YOUR ASSIGNMENT:
Each entry below should be printed exactly, with every image left out.

INPUT MATERIAL:
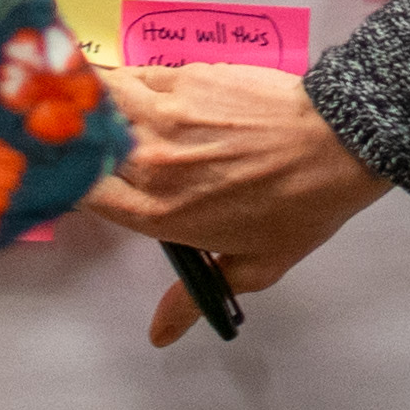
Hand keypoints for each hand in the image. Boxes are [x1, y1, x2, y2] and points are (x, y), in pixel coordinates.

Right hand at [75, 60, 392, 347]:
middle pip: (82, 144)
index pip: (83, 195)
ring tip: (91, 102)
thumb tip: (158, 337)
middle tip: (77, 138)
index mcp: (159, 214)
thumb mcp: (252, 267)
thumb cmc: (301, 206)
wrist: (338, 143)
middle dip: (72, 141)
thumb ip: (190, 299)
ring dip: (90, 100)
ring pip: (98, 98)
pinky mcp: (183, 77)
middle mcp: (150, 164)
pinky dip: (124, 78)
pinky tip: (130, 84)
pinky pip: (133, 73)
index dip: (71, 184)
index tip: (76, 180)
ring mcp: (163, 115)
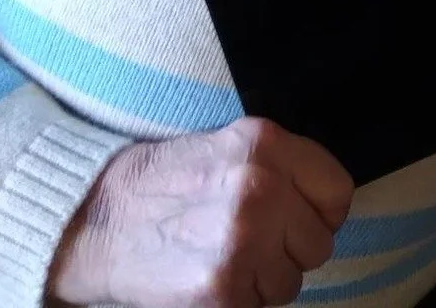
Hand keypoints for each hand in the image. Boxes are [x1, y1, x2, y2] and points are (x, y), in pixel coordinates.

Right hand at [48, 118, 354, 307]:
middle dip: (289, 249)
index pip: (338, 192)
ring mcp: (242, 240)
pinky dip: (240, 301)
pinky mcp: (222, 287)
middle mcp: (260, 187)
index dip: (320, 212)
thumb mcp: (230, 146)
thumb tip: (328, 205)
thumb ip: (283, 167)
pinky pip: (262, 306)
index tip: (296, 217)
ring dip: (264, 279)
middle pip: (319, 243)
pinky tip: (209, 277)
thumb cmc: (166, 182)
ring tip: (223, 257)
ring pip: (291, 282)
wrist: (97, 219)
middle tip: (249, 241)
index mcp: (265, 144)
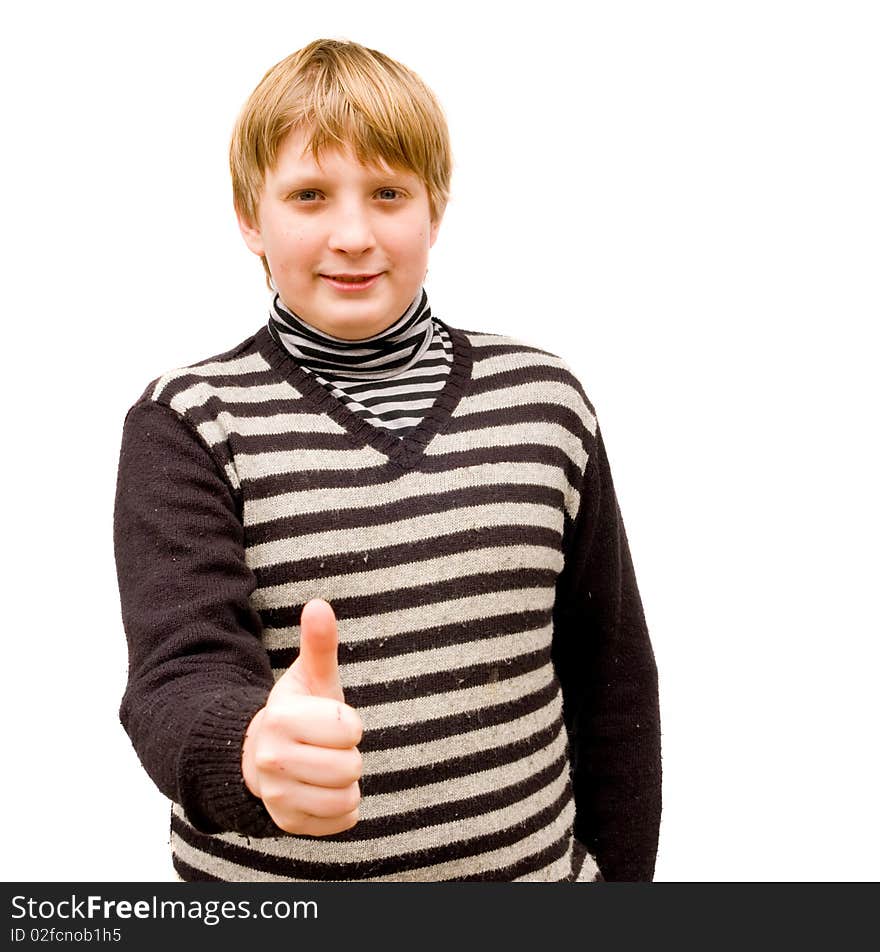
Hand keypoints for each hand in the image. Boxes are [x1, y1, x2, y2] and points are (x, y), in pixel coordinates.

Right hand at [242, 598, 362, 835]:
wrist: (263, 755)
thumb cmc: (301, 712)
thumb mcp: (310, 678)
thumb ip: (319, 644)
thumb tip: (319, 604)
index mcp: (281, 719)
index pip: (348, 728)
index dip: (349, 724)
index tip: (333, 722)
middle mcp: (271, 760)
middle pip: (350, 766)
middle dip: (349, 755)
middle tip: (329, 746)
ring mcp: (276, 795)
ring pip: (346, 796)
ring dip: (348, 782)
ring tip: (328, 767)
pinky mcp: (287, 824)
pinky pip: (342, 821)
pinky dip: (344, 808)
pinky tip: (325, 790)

WRITTEN RESPONSE:
Hand keypoints for each hand in the image. Boxes are [x1, y1, x2, y2] and points are (x, y), in pixel coordinates.

Right hand at [75, 60, 392, 347]:
middle pip: (82, 144)
index pip: (83, 195)
ring tip: (91, 102)
thumb tip: (158, 337)
middle tip: (77, 138)
index mcp: (159, 214)
thumb mcp: (252, 267)
thumb cmc: (301, 206)
wrist: (338, 143)
middle dip: (72, 141)
thumb ip: (190, 299)
ring dip: (90, 100)
ring pip: (98, 98)
pinky mcp: (183, 77)
middle mcp: (150, 164)
pinky dip: (124, 78)
pinky tip: (130, 84)
pinky pip: (133, 73)
index dip: (71, 184)
index tip: (76, 180)
ring mcp: (163, 115)
Hand keypoints for each hand in the image. Boxes are [x1, y1, x2, y2] and points are (x, y), in pixel coordinates.

Right hand at [48, 118, 354, 307]:
middle dip: (289, 249)
index pip: (338, 192)
ring mcp: (242, 240)
pinky dip: (240, 301)
pinky mcp: (222, 287)
middle mcp: (260, 187)
index dip: (320, 212)
thumb mcp: (230, 146)
thumb tip: (328, 205)
thumb ip: (283, 167)
pinky pip: (262, 306)
index tip: (296, 217)
ring dip: (264, 279)
middle pip: (319, 243)
pinky tip: (209, 277)
thumb cmc: (166, 182)
ring tip: (223, 257)
ring pip: (291, 282)
wrist: (97, 219)
middle tip: (249, 241)
index mcp: (265, 144)
Hand keypoints for each hand in the image. Boxes are [x1, y1, x2, y2] and points are (x, y), in pixel coordinates.

Right hand at [242, 598, 362, 835]:
wrist: (263, 755)
thumb cmc: (301, 712)
thumb mcp: (310, 678)
thumb ip: (319, 644)
thumb tip: (319, 604)
index mcp: (281, 719)
index pip: (348, 728)
index dip: (349, 724)
index tip: (333, 722)
middle mcp: (271, 760)
middle pip: (350, 766)
middle dip: (349, 755)
middle tip: (329, 746)
ring mcp: (276, 795)
ring pip: (346, 796)
ring dip: (348, 782)
ring tip: (328, 767)
pinky mcp: (287, 824)
pinky pip: (342, 821)
pinky dip: (344, 808)
pinky tip: (325, 790)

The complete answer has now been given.